Easier to build a discotheque than a place of worship: Rights commission

KBR – November 11, 2019
Graffiti reads ‘Sealed off by Islamic community’ (KBR)
Graffiti reads ‘Sealed off by Islamic community’ (KBR)

Muthia Kusuma, Jakarta – National Human Rights Commission (Komnas HAM) Commissioner Choirul Anam has noted a number of reports related to alleged human rights violations involving the desecration of religion which have still not be resolved.

This involves incidents related to the construction of houses of worship in Aceh Singkil, the GKI Yasmin Church in Bogor and several other regions outside of Java.

In the context of freedom of religion and worship however, the poor report card from Komnas HAM mostly relates to the construction of houses of worship.

Based on Komnas HAM’s records, said Anam, building a house of worship is actually more difficult than building a discotheque, because it runs up against the problematic Joint Ministerial Regulation (PBM) by the Ministry of Religion and the Ministry of Home Affairs, which is often used as a justification by intolerant groups.

“Yes, so this regulation must be changed. And emphasised in the regulation also is the basis of a real need. Now, it is this real needs basis which must be reemphasised as the basis of the problem. Not the figures. The figures are only complementary. Moreover if the figures were abolished it also wouldn’t matter. What’s most important is just two things, one the real need, and second the construction must defer to construction in the public interest”, he said at a seminar titled “Restoring Pluralism, Strengthening the Pancasila State” at the Ashley Hotel in Central Jakarta on Monday November 11.

Anam said that the establishment of houses of worship which are affordable and in areas that are not dangerous or toxic must be without a quota. Moreover, he continued, everyone has the right to construct a house of worship.

Anam said that the reason for this is that establishing a house of worship represents a good deed, not for something else. In reality however, constructing a house of worship often runs in to problems, such as opposition from a majority of the community or from regional governments.

“Because of this, the big PR (homework) for us is to resolve this. So the Ministry of Religion and the Ministry of Home Affairs must get together, sit down together and review the PBM. And emphasise that the real needs basis is the principle basis in the context of establishing a house of worship.

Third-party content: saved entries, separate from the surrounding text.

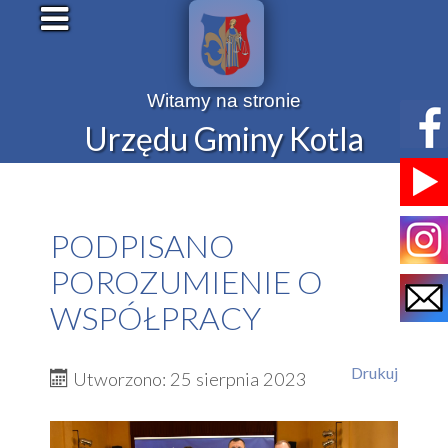
Witamy na stronie
Urzędu Gminy Kotla
PODPISANO
POROZUMIENIE O
WSPÓŁPRACY
Drukuj
Utworzono: 25 sierpnia 2023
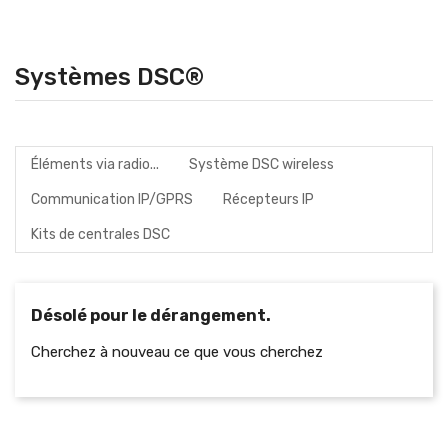
Systèmes DSC®
Éléments via radio...
Système DSC wireless
Communication IP/GPRS
Récepteurs IP
Kits de centrales DSC
Désolé pour le dérangement.
Cherchez à nouveau ce que vous cherchez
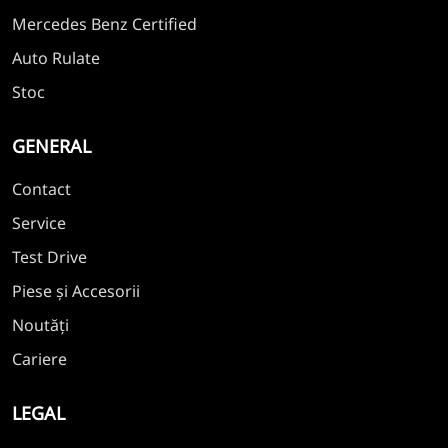
Mercedes Benz Certified
Auto Rulate
Stoc
GENERAL
Contact
Service
Test Drive
Piese și Accesorii
Noutăți
Cariere
LEGAL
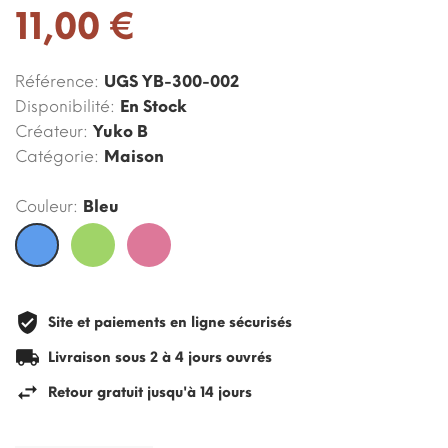
11,00 €
Référence:
UGS YB-300-002
Disponibilité:
En Stock
Créateur:
Yuko B
Catégorie:
Maison
Couleur:
Bleu
Bleu
Vert
Pink
Site et paiements en ligne sécurisés
Livraison sous 2 à 4 jours ouvrés
Retour gratuit jusqu'à 14 jours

Because establishing a house of worship is something which is tied to the issue”, he said in short.


The 2006 Joint Ministerial Decree on Houses of Worship issued by the Ministry of Religious Affairs and the Ministry of Home Affairs obliges a congregation to ensure approval from at least 60 households in the immediate vicinity of a planned new site. That stipulation, however, has been lambasted by rights groups as making it next to impossible for congregations of minority faiths to build houses of worship in Muslim-majority areas. In many of the recent cases where churches have been sealed off or construction permits refused – even when congregations have fulfilled the requirements – hard-line religious groups have moved in claiming to represent the interest of the local community and blocked construction or pressured local government to do so.

[Translated by James Balowski. The original title of the article was “Komnas HAM: Lebih Mudah Bangun Diskotik Dibanding Rumah Ibadah”.]